Results are what matter and also build your value. Being known as the guy, gal or nonbinary who did X is way better than "just went along with using a massive spreadsheet as a database because the boss doesn't trust software he hasn't paid for and won't spend money on sonething he doesn't know how to use."


"If you value being able to feed your family, learn to love your boss and his ideas."

Or, even better, find a position in a company where you don't have to "learn" those things.


Unless you live in a country with humane labor laws.

He can still make your work life difficult. But if he goes to far, HR has to consider that maybe he should leave, since they cannot make you leave without cause.


> Unless you live in a country with humane labor laws.

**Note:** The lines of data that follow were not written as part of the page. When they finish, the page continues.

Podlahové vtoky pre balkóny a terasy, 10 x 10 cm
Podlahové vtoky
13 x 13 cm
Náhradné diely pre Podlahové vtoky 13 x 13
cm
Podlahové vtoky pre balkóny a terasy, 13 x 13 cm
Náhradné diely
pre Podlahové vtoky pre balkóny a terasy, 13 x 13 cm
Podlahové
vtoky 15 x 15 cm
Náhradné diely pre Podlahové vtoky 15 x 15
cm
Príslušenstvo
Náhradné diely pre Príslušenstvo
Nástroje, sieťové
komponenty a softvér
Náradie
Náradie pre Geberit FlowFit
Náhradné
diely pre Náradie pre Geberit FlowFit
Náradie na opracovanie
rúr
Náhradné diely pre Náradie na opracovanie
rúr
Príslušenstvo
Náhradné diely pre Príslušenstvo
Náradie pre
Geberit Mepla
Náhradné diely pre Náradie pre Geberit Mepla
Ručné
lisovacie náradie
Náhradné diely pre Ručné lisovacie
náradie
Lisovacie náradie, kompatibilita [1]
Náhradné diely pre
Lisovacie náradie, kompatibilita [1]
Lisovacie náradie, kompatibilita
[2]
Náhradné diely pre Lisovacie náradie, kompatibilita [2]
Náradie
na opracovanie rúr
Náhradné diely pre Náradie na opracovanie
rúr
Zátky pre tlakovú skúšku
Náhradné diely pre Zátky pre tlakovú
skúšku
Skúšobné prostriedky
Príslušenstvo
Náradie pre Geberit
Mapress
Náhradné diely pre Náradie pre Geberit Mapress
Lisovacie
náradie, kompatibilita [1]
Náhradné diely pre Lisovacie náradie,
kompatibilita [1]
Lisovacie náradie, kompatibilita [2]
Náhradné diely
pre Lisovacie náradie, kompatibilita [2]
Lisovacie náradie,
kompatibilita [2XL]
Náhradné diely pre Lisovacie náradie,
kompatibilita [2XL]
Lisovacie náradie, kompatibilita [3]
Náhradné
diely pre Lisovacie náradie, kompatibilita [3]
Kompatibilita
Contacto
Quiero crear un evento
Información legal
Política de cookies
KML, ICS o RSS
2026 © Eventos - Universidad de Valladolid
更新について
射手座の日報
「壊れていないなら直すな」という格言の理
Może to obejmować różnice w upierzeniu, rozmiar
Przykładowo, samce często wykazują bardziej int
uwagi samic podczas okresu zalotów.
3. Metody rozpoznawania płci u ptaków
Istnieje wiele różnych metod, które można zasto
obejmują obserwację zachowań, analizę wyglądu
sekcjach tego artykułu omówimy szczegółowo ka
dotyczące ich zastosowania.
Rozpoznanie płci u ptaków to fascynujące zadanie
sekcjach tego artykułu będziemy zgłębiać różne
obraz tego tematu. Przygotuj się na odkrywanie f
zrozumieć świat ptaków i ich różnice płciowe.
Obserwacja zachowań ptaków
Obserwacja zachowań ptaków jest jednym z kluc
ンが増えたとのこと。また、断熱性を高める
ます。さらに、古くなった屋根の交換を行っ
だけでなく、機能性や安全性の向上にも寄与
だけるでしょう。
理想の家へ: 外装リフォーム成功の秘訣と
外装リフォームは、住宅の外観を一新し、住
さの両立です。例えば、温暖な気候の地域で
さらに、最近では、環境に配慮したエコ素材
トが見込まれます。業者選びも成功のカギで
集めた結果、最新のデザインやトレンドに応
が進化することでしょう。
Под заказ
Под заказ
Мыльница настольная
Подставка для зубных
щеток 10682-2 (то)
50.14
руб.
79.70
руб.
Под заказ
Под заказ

AT WILL STATE - I live in Pennsylvania and you can be fired for no reason. Sure you can sue and you might win but probably not. Why we allow these laws in a Democracy/Republic is mind blowing.


> Why we allow these laws in a Democracy/Republic is mind blowing.

I disagree with your assessment, and fully support "at will" employment.

What is your perception as to how many people agree with you versus disagree?


You are free to negotiate the reasons in your contract.


A lot of people don't have contracts.


I have never, and would never, work without a contract.


You are free to negotiate it too.


Because you shouldn't be forced to work with people you don't want to work with?


Put the work into writing good company policy and less emotional policing.

So you "Don't want to work with a person" means you should be able to fire them for your emotional good? That sounds horribly selfish and an environment people wouldn't want to work in.


Maybe divorce should be illegal too, right? Do we call people who don't want to continue in a marriage selfish if they are looking out for their emotional good?

Most people spend more time with their coworkers than their spouse.


Surprisingly we have laws about divorce that are a bit more involved than "You. Leave. Now."

We even make ex-spouses pay support. Or let them live in the common house for a bit.


employees are not business partners. You can't say "You. Leave. Now." to your business partner.


> Why we allow these laws in a Democracy/Republic is mind blowing.

strong labor market and low unemployment.


That would mean even more strength to the labor?


Or you can just fake it for a few months while you find a better position in your company or a new job.